*** Records for this task ***

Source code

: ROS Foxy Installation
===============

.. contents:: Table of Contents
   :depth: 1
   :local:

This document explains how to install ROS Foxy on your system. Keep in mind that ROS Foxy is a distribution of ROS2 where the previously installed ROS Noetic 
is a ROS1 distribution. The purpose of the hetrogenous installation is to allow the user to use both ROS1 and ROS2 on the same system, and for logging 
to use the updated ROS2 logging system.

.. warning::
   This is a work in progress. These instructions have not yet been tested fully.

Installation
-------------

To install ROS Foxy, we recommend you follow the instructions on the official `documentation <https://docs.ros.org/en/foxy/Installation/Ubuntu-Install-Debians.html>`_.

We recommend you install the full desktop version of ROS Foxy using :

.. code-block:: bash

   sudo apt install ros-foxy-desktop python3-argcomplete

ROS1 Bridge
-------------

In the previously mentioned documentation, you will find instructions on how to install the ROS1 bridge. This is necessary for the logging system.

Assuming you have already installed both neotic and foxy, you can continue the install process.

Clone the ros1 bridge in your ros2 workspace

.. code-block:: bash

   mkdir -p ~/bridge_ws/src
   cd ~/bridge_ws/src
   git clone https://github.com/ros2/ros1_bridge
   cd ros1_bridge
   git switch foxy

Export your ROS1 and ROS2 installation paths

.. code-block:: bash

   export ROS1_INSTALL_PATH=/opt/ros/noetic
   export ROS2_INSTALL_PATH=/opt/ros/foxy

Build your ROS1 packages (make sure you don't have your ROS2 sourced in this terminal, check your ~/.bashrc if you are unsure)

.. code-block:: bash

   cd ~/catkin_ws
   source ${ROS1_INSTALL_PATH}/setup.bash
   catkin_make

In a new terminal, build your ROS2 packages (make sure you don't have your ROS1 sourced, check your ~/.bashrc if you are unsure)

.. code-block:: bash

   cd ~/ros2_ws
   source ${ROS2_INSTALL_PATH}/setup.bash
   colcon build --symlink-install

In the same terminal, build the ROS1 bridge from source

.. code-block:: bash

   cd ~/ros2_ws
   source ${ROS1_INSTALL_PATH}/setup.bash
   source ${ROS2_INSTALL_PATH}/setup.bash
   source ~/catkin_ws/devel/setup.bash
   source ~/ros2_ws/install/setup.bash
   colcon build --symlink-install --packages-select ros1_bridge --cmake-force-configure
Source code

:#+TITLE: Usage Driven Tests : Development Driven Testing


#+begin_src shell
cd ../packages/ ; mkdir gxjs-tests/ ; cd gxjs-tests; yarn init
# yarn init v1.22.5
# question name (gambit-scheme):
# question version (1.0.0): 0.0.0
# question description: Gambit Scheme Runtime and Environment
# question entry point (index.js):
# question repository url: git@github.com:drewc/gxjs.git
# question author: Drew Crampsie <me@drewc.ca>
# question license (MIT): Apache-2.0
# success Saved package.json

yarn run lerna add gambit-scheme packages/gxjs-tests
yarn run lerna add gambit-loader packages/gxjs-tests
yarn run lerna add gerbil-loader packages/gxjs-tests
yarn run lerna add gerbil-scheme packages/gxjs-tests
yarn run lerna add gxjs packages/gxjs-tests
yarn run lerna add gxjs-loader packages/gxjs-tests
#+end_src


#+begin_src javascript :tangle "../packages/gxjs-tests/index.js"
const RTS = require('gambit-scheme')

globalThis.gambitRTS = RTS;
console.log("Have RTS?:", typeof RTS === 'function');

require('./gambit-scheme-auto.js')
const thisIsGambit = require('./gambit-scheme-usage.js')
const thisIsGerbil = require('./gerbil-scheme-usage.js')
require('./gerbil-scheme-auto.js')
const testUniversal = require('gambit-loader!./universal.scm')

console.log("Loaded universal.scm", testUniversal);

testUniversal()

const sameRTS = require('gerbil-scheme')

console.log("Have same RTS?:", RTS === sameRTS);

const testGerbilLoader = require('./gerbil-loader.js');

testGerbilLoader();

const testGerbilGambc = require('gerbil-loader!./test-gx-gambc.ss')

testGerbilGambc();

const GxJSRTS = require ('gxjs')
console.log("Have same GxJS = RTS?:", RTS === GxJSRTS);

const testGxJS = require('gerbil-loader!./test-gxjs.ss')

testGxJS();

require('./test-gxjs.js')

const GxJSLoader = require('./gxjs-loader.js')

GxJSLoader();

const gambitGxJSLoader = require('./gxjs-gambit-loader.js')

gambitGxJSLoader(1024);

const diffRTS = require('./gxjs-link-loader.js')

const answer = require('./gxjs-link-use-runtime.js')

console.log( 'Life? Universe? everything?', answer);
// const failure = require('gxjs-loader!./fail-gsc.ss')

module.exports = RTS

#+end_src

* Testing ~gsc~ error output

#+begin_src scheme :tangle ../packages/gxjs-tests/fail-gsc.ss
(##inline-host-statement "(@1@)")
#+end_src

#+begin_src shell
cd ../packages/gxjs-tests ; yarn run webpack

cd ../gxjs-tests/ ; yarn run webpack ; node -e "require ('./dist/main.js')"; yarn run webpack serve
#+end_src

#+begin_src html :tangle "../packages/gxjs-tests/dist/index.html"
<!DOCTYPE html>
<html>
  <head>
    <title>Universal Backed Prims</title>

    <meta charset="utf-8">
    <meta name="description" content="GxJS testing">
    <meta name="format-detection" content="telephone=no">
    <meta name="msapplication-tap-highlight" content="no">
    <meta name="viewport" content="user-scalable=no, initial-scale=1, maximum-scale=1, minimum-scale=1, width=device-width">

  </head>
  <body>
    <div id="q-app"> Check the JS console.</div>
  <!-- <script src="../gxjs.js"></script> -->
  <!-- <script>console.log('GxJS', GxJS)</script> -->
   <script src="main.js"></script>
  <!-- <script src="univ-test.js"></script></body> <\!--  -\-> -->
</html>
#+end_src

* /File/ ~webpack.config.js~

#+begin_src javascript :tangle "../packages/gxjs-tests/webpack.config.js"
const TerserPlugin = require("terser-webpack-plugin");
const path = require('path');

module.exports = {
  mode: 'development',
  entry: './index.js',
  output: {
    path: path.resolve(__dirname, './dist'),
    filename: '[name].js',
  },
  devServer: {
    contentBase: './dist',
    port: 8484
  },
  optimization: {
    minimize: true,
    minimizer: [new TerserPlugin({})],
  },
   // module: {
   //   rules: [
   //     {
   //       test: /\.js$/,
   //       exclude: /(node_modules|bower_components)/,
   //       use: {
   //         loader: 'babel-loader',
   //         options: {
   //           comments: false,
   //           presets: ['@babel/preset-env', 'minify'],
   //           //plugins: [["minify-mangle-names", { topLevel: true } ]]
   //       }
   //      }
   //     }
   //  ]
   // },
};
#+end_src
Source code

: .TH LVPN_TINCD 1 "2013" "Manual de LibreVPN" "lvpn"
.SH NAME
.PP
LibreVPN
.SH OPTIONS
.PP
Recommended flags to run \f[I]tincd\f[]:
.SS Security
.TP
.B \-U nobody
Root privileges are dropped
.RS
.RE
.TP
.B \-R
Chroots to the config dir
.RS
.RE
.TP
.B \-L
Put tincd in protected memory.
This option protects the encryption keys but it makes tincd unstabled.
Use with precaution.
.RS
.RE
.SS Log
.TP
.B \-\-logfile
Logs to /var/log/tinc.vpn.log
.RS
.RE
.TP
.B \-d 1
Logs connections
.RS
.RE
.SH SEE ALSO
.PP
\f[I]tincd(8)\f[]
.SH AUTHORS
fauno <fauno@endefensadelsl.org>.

*** End of Records for this task ***

> _Task item_: Starting with the line with "In a new terminal, build" above and going on through the line with "globalThis.gambitRTS = RTS;", transcribe every line exactly, both ends included, and add nothing.

> _Completed exercise_:
In a new terminal, build your ROS2 packages (make sure you don't have your ROS1 sourced, check your ~/.bashrc if you are unsure)

.. code-block:: bash

   cd ~/ros2_ws
   source ${ROS2_INSTALL_PATH}/setup.bash
   colcon build --symlink-install

In the same terminal, build the ROS1 bridge from source

.. code-block:: bash

   cd ~/ros2_ws
   source ${ROS1_INSTALL_PATH}/setup.bash
   source ${ROS2_INSTALL_PATH}/setup.bash
   source ~/catkin_ws/devel/setup.bash
   source ~/ros2_ws/install/setup.bash
   colcon build --symlink-install --packages-select ros1_bridge --cmake-force-configure
Source code

:#+TITLE: Usage Driven Tests : Development Driven Testing


#+begin_src shell
cd ../packages/ ; mkdir gxjs-tests/ ; cd gxjs-tests; yarn init
# yarn init v1.22.5
# question name (gambit-scheme):
# question version (1.0.0): 0.0.0
# question description: Gambit Scheme Runtime and Environment
# question entry point (index.js):
# question repository url: git@github.com:drewc/gxjs.git
# question author: Drew Crampsie <me@drewc.ca>
# question license (MIT): Apache-2.0
# success Saved package.json

yarn run lerna add gambit-scheme packages/gxjs-tests
yarn run lerna add gambit-loader packages/gxjs-tests
yarn run lerna add gerbil-loader packages/gxjs-tests
yarn run lerna add gerbil-scheme packages/gxjs-tests
yarn run lerna add gxjs packages/gxjs-tests
yarn run lerna add gxjs-loader packages/gxjs-tests
#+end_src


#+begin_src javascript :tangle "../packages/gxjs-tests/index.js"
const RTS = require('gambit-scheme')

globalThis.gambitRTS = RTS;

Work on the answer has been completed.